Unforced Error
My god, the compiler tools included with Visual Studio 2005 are a flaming bag of poo. How is it possible that a business built on programming can deliver such crappy tools? And the bit that's really getting under my skin right now is technology that was old and boring in 1970: command-line compilers and linkers. Witness:
Exhibit A. Manifests. Holy mother of god, what retard designed and implemented this "feature"? Here's the synopsis: each executable must have an XML resource associated with it that specifies (in part) which libraries it was linked against. So you can't distribute your application without dealing with this crud. The first sign that this is not going to be a pleasant experience is that the resource must have an ID of 1, unless you're compiling a DLL, in which case it must have an ID of 2. Good work, guys. The .manifest file is spit out by the linker, which makes some sense, but the linker doesn't contain a switch to simply stuff the damn thing into the linked file! The simple way to deal with this is to call the new manifest tool with commandlines that look like:
mt.exe -manifest some.exe.manifest -outputresource:some.exe;#1
Yeah, that's hot! ";#1"? Who the hell makes commandlines that look like that? The second way to handle this is to wait for the linker to spit out the .exe.manifest file, create a custom .res file that contains just that manifest as a resource, compile it with the resource compiler, and then link the whole thing again! Awesome!
Look, I get it. DLL hell is no fun.
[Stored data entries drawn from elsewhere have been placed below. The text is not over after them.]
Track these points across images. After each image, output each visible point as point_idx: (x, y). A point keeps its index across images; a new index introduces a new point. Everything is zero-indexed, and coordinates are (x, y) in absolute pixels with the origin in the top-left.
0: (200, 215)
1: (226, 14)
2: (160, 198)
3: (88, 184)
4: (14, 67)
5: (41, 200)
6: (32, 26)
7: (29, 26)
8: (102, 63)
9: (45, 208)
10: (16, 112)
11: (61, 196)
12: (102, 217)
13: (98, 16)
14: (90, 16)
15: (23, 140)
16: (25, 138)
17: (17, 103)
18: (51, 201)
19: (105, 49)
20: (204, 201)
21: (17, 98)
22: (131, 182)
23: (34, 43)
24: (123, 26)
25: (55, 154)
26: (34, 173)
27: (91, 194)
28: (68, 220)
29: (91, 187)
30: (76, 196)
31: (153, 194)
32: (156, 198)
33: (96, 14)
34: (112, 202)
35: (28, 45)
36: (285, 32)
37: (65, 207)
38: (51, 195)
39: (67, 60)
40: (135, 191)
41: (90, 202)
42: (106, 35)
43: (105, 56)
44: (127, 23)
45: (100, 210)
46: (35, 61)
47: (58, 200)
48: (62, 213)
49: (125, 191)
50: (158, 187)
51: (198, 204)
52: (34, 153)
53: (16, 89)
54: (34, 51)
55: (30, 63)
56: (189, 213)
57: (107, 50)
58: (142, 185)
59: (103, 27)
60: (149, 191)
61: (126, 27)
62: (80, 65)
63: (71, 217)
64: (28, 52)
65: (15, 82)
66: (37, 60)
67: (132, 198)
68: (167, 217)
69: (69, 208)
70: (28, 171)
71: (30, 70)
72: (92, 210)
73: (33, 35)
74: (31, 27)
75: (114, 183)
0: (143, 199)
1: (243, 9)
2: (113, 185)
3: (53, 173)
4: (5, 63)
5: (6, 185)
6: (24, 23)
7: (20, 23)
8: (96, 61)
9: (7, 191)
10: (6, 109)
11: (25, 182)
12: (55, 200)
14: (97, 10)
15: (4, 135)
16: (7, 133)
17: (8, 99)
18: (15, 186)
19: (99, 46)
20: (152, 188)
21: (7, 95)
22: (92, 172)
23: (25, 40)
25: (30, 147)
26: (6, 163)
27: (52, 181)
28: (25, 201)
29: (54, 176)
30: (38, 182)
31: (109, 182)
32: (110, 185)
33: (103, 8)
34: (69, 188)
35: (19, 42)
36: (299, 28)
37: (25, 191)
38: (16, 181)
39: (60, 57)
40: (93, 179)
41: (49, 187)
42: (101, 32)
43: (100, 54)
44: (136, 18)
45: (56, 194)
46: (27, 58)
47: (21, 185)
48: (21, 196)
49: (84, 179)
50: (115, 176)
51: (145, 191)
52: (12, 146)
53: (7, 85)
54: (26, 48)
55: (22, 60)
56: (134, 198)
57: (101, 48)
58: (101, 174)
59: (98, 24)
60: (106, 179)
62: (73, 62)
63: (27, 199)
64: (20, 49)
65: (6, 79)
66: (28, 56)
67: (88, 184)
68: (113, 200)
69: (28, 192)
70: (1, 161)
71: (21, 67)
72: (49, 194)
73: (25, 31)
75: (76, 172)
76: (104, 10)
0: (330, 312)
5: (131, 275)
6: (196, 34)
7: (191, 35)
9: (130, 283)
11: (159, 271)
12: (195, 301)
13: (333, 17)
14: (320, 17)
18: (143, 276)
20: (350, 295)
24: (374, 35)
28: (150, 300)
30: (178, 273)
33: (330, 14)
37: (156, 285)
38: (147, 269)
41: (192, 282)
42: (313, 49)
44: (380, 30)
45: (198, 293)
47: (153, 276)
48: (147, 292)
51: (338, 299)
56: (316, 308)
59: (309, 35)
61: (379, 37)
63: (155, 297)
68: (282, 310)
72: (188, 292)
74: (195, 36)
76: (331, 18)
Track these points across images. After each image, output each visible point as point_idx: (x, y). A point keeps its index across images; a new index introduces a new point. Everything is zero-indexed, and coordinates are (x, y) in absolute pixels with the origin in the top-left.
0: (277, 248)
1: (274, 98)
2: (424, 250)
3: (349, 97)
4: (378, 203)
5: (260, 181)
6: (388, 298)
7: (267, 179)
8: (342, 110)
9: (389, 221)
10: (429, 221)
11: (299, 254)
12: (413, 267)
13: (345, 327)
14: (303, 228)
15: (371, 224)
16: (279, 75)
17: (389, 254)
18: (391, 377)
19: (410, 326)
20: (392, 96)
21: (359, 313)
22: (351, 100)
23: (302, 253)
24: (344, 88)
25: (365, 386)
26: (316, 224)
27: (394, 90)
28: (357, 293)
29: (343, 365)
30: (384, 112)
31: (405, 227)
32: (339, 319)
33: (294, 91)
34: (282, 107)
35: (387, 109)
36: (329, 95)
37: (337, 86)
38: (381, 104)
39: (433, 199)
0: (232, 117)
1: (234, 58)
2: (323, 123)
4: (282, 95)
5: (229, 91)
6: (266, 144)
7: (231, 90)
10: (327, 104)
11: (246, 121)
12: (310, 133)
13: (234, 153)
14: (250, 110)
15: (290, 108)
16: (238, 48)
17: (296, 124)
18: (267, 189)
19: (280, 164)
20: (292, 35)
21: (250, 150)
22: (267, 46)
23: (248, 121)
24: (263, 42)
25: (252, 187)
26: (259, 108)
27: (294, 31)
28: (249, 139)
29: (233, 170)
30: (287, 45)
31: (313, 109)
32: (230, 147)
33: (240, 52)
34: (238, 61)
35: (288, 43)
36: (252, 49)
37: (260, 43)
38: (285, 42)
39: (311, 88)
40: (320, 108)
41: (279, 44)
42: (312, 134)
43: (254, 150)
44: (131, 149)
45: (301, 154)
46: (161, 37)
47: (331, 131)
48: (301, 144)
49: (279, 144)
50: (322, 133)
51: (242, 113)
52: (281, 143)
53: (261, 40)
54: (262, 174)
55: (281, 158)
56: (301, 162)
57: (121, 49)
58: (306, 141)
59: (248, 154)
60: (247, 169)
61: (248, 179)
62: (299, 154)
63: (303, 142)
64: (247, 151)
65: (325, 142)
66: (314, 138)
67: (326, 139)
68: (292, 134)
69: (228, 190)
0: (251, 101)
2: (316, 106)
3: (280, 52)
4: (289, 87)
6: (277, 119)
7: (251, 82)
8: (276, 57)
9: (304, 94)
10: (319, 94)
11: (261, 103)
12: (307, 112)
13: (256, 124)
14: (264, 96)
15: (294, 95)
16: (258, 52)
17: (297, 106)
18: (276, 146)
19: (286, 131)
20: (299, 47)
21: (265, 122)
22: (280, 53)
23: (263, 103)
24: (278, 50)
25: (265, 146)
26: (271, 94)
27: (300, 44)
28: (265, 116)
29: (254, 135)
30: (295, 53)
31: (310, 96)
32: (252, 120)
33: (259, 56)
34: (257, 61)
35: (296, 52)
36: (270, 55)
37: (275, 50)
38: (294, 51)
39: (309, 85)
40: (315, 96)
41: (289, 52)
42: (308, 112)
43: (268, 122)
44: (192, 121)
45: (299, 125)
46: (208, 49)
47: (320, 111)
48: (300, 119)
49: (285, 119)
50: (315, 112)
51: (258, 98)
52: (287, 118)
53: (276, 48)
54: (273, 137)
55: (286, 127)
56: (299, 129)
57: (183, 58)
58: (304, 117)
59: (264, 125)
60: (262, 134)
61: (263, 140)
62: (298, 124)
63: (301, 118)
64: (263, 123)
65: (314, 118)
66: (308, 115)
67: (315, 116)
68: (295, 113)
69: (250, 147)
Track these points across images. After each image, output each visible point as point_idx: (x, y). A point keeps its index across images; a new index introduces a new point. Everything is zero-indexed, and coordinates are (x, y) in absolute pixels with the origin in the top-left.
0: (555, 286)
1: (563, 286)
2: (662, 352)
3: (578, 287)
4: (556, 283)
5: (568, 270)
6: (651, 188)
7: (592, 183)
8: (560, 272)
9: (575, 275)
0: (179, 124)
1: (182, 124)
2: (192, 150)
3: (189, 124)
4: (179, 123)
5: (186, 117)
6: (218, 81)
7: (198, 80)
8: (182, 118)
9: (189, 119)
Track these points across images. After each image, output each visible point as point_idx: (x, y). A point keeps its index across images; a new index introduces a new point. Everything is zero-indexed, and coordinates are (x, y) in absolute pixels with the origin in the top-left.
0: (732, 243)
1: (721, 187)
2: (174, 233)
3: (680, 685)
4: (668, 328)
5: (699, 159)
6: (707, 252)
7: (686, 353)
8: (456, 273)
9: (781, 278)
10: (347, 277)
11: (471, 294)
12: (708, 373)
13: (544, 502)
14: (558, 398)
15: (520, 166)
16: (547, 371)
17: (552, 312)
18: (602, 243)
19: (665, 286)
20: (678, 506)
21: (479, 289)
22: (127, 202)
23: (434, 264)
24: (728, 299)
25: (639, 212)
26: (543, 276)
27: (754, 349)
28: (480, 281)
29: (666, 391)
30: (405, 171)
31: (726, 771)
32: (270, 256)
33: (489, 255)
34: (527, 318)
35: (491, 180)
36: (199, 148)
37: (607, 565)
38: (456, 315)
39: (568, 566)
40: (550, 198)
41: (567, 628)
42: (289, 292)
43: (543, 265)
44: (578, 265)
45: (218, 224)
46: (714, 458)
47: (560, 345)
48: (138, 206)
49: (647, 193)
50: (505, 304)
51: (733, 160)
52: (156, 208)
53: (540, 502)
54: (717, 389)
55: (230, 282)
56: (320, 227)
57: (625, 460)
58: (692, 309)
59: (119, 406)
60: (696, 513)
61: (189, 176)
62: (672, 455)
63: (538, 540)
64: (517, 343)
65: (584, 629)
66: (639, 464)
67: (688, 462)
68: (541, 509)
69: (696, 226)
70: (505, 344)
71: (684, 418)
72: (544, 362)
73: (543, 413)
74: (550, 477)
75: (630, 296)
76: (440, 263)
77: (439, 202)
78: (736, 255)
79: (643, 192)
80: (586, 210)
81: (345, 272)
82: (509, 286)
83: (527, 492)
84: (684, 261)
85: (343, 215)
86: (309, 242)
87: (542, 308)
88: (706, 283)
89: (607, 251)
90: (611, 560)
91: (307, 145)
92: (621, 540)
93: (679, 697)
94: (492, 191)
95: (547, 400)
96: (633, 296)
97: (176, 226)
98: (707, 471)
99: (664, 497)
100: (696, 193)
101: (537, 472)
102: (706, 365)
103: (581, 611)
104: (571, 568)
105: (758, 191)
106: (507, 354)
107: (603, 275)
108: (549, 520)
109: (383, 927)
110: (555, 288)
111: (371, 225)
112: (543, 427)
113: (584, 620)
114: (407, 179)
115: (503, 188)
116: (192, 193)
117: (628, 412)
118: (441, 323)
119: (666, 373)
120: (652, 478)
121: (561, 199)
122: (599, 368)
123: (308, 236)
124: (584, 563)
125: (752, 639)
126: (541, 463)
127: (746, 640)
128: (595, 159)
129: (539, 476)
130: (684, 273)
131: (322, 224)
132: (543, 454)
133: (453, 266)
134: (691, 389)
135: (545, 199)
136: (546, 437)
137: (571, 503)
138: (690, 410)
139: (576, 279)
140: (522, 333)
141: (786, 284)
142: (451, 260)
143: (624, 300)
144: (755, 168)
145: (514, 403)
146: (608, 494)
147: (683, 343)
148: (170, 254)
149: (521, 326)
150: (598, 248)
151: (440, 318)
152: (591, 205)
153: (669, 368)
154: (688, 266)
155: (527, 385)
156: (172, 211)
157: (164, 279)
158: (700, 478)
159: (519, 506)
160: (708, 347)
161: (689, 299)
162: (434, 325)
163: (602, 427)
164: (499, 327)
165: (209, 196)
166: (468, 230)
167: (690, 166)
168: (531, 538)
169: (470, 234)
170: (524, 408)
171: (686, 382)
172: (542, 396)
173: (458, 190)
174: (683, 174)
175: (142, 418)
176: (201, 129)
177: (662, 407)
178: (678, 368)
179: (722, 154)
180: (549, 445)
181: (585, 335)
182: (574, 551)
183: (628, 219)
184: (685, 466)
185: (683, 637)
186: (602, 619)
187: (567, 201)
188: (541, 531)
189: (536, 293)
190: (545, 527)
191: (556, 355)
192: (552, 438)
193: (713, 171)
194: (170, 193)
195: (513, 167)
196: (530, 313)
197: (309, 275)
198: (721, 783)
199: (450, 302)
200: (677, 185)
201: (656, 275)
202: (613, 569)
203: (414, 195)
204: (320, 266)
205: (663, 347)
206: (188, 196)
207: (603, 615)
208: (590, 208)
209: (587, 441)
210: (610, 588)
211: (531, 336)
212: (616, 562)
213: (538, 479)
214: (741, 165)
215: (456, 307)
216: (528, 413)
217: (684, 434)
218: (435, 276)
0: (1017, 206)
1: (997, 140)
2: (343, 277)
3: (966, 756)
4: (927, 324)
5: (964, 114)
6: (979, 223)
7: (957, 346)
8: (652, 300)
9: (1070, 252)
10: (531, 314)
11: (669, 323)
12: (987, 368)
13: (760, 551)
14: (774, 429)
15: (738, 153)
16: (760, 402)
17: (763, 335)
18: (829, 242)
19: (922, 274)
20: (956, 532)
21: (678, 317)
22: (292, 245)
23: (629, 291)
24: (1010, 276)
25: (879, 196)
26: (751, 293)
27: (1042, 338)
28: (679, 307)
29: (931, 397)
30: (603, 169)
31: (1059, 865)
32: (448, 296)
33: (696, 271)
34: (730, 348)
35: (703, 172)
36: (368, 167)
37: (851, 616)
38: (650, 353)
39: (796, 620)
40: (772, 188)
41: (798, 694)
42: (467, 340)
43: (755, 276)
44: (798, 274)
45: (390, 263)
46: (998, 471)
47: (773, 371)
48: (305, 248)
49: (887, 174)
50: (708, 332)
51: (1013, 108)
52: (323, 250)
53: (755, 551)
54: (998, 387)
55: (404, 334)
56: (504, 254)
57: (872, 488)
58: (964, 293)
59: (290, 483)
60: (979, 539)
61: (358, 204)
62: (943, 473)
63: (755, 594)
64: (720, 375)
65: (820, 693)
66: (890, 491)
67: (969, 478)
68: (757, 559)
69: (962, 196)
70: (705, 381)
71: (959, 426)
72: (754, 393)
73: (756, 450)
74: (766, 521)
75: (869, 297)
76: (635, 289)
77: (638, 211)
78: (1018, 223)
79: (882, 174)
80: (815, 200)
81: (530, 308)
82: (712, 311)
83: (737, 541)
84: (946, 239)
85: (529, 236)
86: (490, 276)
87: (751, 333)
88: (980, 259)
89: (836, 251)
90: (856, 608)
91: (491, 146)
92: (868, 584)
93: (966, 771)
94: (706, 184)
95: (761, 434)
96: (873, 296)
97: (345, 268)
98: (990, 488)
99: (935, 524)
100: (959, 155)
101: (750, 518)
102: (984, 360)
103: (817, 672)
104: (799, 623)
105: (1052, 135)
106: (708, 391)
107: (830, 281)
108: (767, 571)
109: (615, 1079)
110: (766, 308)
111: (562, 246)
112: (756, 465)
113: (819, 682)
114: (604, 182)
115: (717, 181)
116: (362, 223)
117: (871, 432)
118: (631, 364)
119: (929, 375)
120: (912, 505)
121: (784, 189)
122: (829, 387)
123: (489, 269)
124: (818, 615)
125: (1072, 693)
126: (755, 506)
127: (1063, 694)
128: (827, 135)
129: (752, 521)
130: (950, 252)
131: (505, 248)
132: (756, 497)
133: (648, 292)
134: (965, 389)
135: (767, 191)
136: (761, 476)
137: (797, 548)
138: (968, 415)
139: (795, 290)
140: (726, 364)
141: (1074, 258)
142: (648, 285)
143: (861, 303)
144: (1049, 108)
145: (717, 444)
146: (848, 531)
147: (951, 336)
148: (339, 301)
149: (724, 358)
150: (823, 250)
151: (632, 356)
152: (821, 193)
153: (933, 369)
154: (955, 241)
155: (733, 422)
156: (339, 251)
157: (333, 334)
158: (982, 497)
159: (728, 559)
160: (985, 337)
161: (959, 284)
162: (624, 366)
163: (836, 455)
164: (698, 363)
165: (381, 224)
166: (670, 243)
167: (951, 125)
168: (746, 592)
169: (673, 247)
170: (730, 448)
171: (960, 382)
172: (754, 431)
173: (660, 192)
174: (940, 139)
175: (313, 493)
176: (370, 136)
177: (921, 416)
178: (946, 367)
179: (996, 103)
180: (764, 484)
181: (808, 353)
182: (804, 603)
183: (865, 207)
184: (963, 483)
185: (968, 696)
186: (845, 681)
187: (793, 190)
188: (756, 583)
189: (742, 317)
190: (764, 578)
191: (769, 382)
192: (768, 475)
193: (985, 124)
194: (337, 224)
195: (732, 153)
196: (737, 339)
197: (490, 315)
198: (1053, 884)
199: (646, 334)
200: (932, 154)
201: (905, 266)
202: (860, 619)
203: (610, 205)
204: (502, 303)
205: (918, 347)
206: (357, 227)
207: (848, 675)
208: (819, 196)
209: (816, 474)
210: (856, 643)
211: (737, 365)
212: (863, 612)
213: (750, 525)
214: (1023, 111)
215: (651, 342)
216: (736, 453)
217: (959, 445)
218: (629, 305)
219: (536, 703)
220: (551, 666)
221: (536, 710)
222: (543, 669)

The install program from Gramma's recipe database trys to install the C runtime DLL from 1982 into system32. What I don't understand is why I'm being punished because Microsoft managed to screw up their access controls in the 90s. Guys: if you want to do this, add a linker switch that just does the f'ing right thing! It's not hard. The steps for a normal application are entirely deterministic. You can maintain the above lovely pieces of tech for people that are doing "innovative" things with your environment. By the way, this page is the most informative bit of documentation that I could find on this topic at MSDN. I don't know whether to laugh or cry. NMAKE is not a real build program, just document the damn switches, OK?
Exhibit B. Smarmy deprecation warnings for the C standard library functions. Attention: just because you have problems writing more than 10 lines of code without creating a remote-root buffer overflow exploit doesn't mean that I do. Why do I have to define _CRT_SECURE_NO_DEPRECATE to turn these things off? Shouldn't I have to define _HOLD_MY_HAND_PLS_THX to turn them on? You don't get to deprecate the standard library!
Exhibit C. No inline assembly for x64 targets? I know that we're supposed to pretend that the CPU doesn't exist now and code to the CLR, but hey, that doesn't work. Let me access RDTSC, please. They even removed the _emit keyword, so you can't work around the problem without building a full .asm file for MASM, and incurring function call overhead. Lovely.
Exhibit D. When I start the IDE for VC, the start page goes and loads a feed for important developer news. Good to know that time is spent on the things that matter.
Update: I just gave up on the DLL crt, and linked statically. That's probably the way to go, anyways; who the heck can predict what they're download to a users machine from WindowsUpdate.